L’importance et la particularité des jardins dans le Val de Loire

Interview de M. Henri Carvallo, propriétaire du Château et des jardins de Villandry

Pourquoi surnomme-t-on le Val de Loire « jardin de la France » ?
C’est l’écrivain François Rabelais qui l’a ainsi qualifié. Grâce à son climat tempéré très agréable et à ses bonnes terres avec la Loire et ses affluents, le Val de Loire est très propice au développement des jardins. Il a aussi été le lieu de résidence des rois de France pendant 100 ans. Les guerres d’Italie, fin du XVème et début du XVIème siècle, ont fait venir ici des artistes et des jardiniers italiens, notamment le très connu Dom Pacello de Mercogliano, qui a ici initié les jardins Renaissance en Val de Loire.

Jardins à la française, Renaissance, à l’anglaise… quelles différences entre tous ces jardins ?
Le jardin « à l’anglaise » (XIXème siècle) désigne un parc avec des pelouses et des grands arbres, où la nature est assez libre. Le jardin à la française (XVI-XVIIe siècles), formel et structuré, vient prolonger l’architecture du château. Les végétaux, comme le buis, sont sculptés (art topiaire).
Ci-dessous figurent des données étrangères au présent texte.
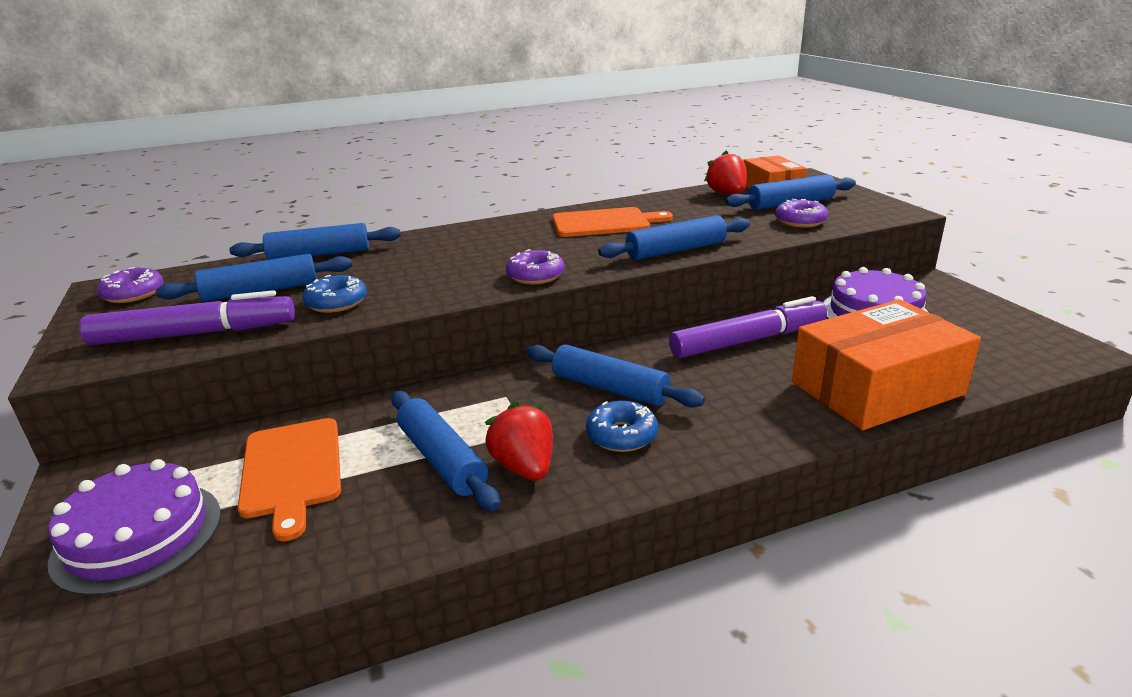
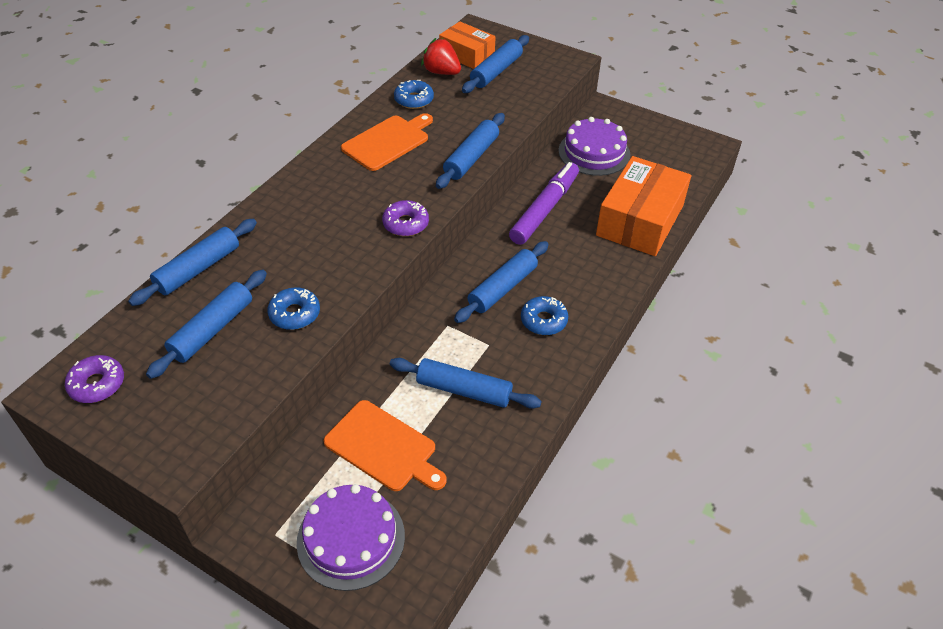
camera: 40 degrees left, 20 degrees up
(195, 334) = (229, 394): purple marker -> none
(524, 467) = (515, 370): red strawberry -> none
(609, 388) = (502, 288): blue rolling pin -> blue rolling pin turned 45 degrees counterclockwise
(671, 204) = (414, 100): none -> blue donut
(800, 221) = (520, 93): purple donut -> none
Parmi les jardins à la française, on distingue plusieurs périodes. Il y a les jardins Renaissance, comme ici à Villandry, encore sous l’influence du Moyen-Âge avec des terrasses, organisées en cloitres, qui s’enroulent autour du château. Et puis il y a les jardins à la française du XVIIème siècle, avec Versailles et le célèbre jardinier Lenôtre, organisés selon un grand axe perpendiculaire au château.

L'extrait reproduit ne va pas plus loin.